(Beginning of The data)
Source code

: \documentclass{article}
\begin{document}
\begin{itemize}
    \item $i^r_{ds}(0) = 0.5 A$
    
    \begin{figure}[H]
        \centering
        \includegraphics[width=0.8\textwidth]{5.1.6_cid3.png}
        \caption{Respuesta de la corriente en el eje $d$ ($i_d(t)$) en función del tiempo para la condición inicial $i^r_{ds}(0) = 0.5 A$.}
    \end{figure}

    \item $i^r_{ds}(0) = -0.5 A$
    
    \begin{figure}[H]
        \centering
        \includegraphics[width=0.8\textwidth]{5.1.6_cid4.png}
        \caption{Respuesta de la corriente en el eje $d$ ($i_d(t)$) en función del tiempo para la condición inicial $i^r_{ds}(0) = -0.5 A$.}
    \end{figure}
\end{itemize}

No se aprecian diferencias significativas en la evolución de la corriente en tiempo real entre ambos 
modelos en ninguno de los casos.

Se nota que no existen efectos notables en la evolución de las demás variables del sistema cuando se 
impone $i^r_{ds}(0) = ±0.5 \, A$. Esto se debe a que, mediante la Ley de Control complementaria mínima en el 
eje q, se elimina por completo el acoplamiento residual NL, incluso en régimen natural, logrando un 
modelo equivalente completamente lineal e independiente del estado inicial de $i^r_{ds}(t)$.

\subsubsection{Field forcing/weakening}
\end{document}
(End of The data)
(Beginning of The data)
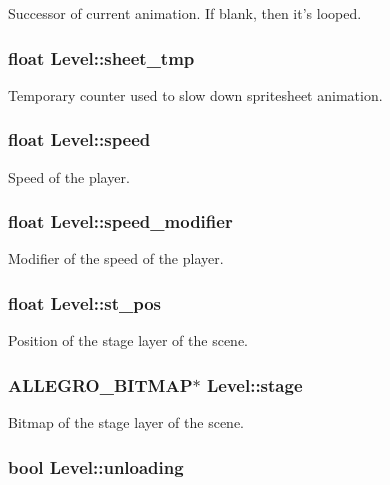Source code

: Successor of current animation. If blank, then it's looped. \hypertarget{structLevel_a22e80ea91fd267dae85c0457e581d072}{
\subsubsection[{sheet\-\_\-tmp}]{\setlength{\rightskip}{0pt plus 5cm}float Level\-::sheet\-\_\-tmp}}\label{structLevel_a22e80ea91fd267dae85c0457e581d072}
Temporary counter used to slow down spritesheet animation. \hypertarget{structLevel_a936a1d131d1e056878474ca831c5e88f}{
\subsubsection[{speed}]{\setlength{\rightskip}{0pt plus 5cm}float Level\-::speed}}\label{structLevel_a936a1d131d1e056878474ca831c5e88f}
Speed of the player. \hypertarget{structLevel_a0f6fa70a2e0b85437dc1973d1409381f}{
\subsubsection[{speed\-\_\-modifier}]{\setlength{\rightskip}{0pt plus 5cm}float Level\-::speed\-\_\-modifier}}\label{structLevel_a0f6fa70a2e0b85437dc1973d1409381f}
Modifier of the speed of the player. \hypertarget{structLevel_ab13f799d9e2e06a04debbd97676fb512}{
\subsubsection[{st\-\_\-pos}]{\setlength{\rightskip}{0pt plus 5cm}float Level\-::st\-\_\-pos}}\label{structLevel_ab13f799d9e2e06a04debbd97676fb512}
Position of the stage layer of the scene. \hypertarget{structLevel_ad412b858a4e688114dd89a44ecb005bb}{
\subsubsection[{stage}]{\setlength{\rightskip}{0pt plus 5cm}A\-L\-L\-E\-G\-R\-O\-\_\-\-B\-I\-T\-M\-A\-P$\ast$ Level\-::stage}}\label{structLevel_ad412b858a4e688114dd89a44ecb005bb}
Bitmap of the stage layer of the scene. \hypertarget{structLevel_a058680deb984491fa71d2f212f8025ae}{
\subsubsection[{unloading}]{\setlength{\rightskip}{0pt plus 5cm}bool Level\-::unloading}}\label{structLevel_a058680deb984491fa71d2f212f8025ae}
(End of The data)
> What the task requires
All lines of the records above with the word "player" in them are to be copied.

> Reply to the task
Speed of the player. \hypertarget{structLevel_a0f6fa70a2e0b85437dc1973d1409381f}{
Modifier of the speed of the player. \hypertarget{structLevel_ab13f799d9e2e06a04debbd97676fb512}{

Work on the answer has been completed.